Autre étape importante dans la carrière de Martin Aeschbacher, Bagdad, où il a passé 3 ans. Il y est arrivé juste après la chute de la capitale en 2003, suite à l’offensive américaine contre le régime de Saddam Hussein. Les informations circulaient alors plus librement que sous l’ancien régime. Elles étaient néanmoins contradictoires, et il lui a fallu faire un tri.

Pour s’informer, Martin Aeschbacher s’est appuyé sur les journaux et sur les conversations qu’il entretenait avec les gens. Il faut dire qu’il avait choisi d’habiter à l’extérieur de la «zone verte», hautement sécurisée. Ce qui lui a permis de mieux observer la situation et de recueillir les informations dans le milieu où il vivait.

 

Né en 1954 à Berne.

Entre 1975 et 1982, il étudie à l’Institut des Sciences islamiques de l’Université de Berne. Il complète ses études à Damas et à Alep.

Entré au ministère suisse des Affaires étrangères en 1985, il occupe successivement des postes à Moscou et au Caire.

De retour à Berne en 1992, il devient responsable pour les relations entre la Suisse et le Proche-Orient.

Entre 2003 et 2006, il est responsable du bureau de liaison suisse à Bagdad. Il sera ensuite en fonction à Tripoli, puis à Damas, fin 2007.

En raison de la crise syrienne, il est rappelé à Berne pour consultations en août 2011, avant d’être rappelé définitivement.

Il est nommé ambassadeur à Doha le 21 février 2012.

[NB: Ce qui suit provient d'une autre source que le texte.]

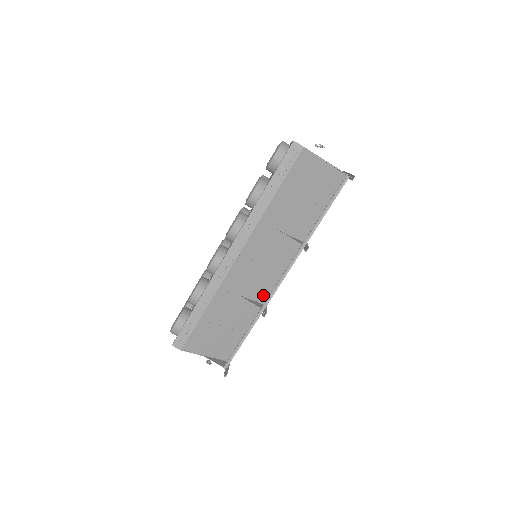
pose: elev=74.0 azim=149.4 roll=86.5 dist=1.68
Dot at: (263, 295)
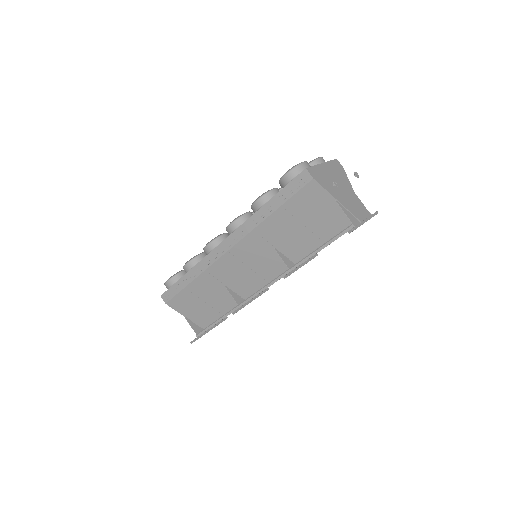
Dot at: (248, 294)
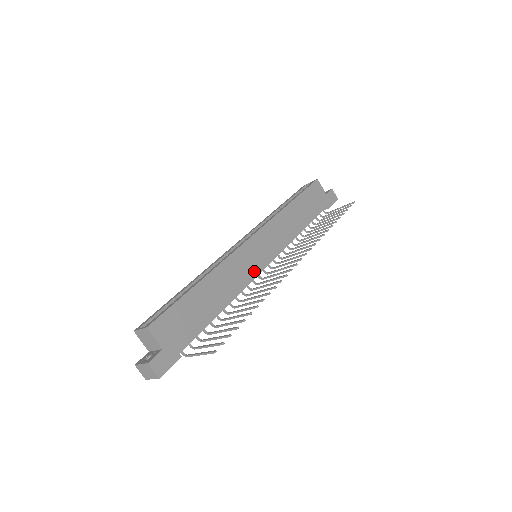
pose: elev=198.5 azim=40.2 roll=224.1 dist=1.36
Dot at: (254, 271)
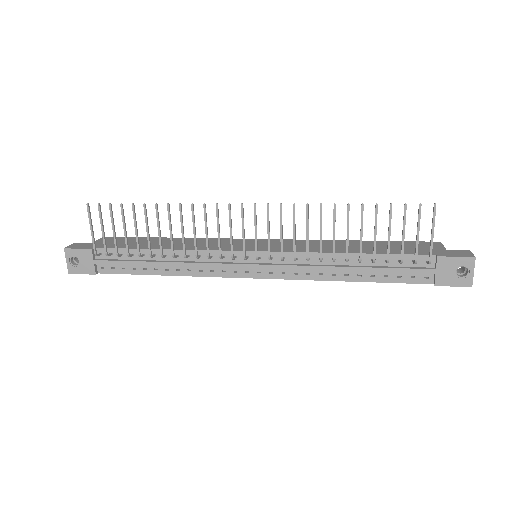
Dot at: (229, 249)
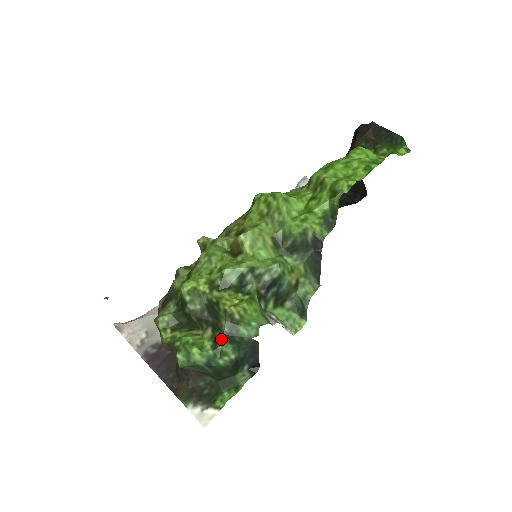
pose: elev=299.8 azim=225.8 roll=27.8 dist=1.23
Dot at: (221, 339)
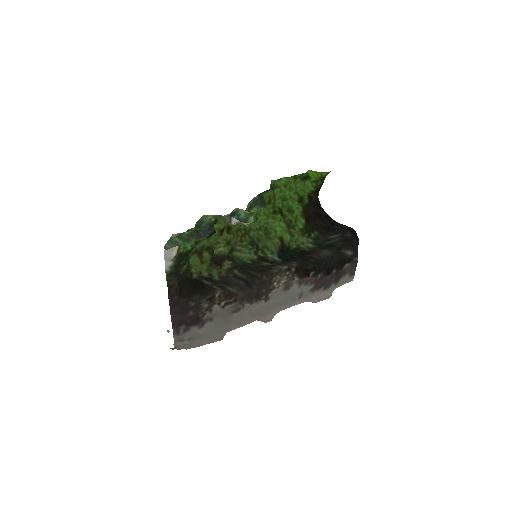
Dot at: occluded
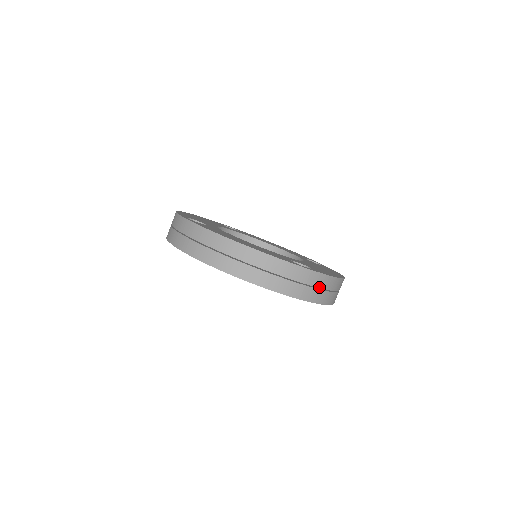
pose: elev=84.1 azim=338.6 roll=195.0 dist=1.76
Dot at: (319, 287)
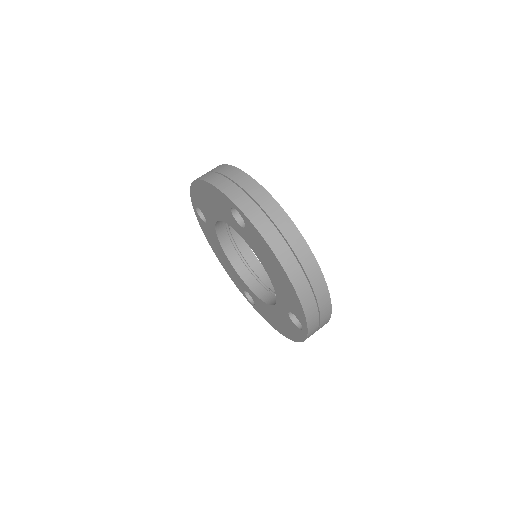
Dot at: occluded
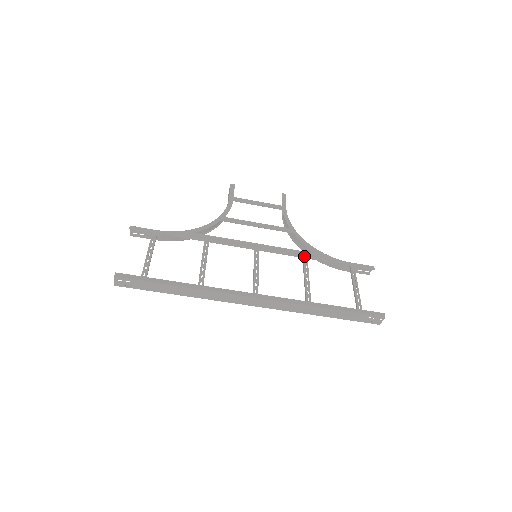
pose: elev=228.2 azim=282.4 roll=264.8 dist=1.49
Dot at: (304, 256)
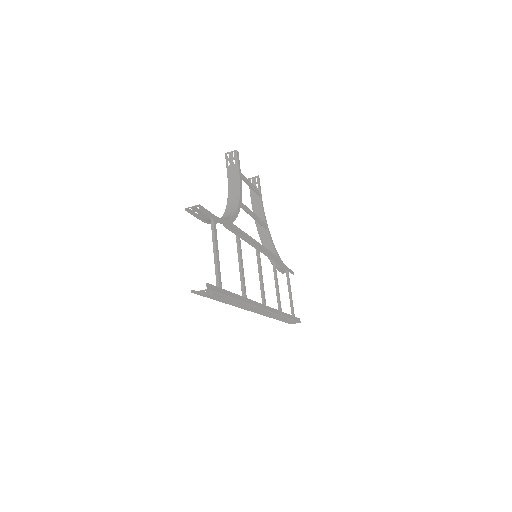
Dot at: (274, 259)
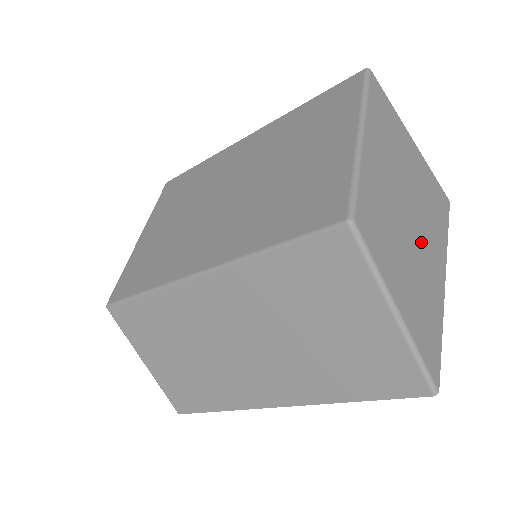
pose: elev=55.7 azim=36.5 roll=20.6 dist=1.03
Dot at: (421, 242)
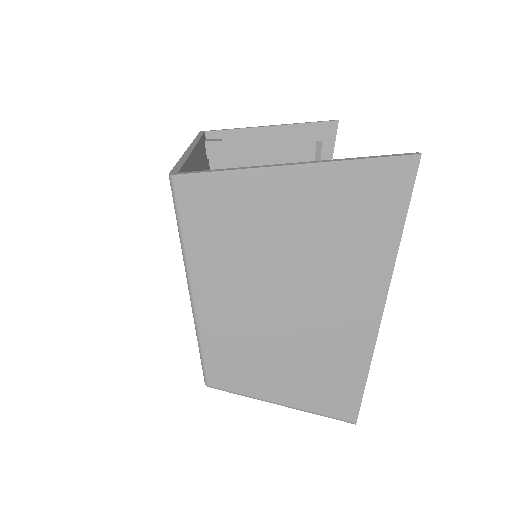
Dot at: (322, 311)
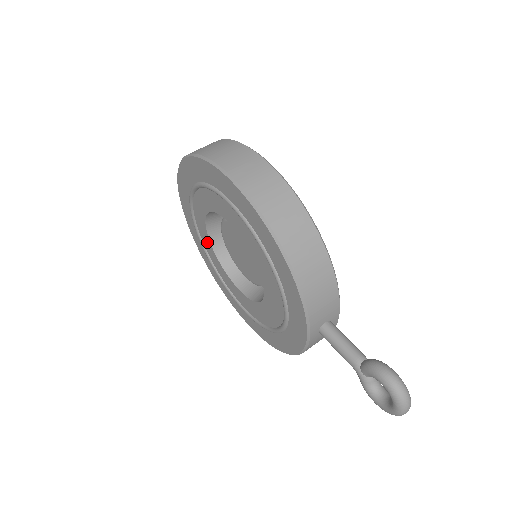
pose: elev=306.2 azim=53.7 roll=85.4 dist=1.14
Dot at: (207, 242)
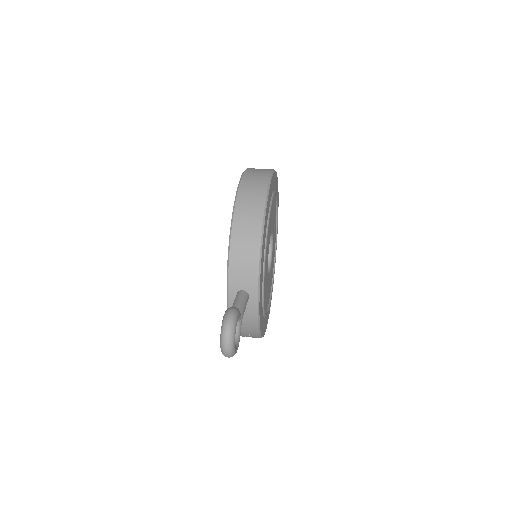
Dot at: occluded
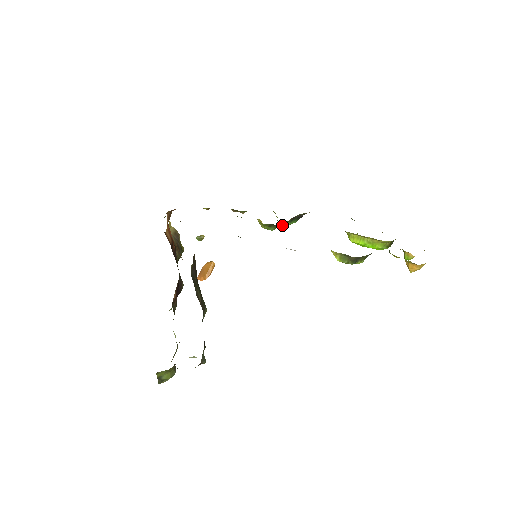
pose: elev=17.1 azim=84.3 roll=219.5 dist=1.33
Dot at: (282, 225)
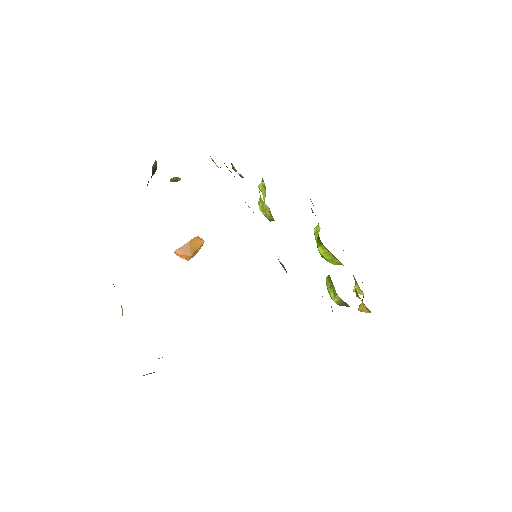
Dot at: occluded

Martin Aeschbacher est le mari de l’écrivain Elisabeth Horem. Le couple a deux enfants adultes.

Nouvelle ambassade

A Doha, capitale du Qatar, Martin Aeschbacher a ouvert une nouvelle ambassade, expérience inédite pour lui.

Cela lui a permis de découvrir la société des pays du Golfe. Ce qui l’intéresse, c’est de comprendre comment la population qatarie parvient à concilier traditions locales et ouverture vers l’extérieur.

Martin Aeschbacher insiste sur l’importance que revêtent les relations sociales chez les Arabes, lesquels sont de nature très affable. Il confie: «J’ai parfois reçu des invitations non officielles, auxquelles je me suis rendu avec joie. J’y ai trouvé un accueil chaleureux».

Martin Aeschbacher estime que dans la carrière d’un diplomate, la prudence et la persévérance sont importantes. Selon lui, «un ambassadeur doit jeter des ponts entre son pays et son lieu d’affectation et favoriser l’entente entre les deux sociétés».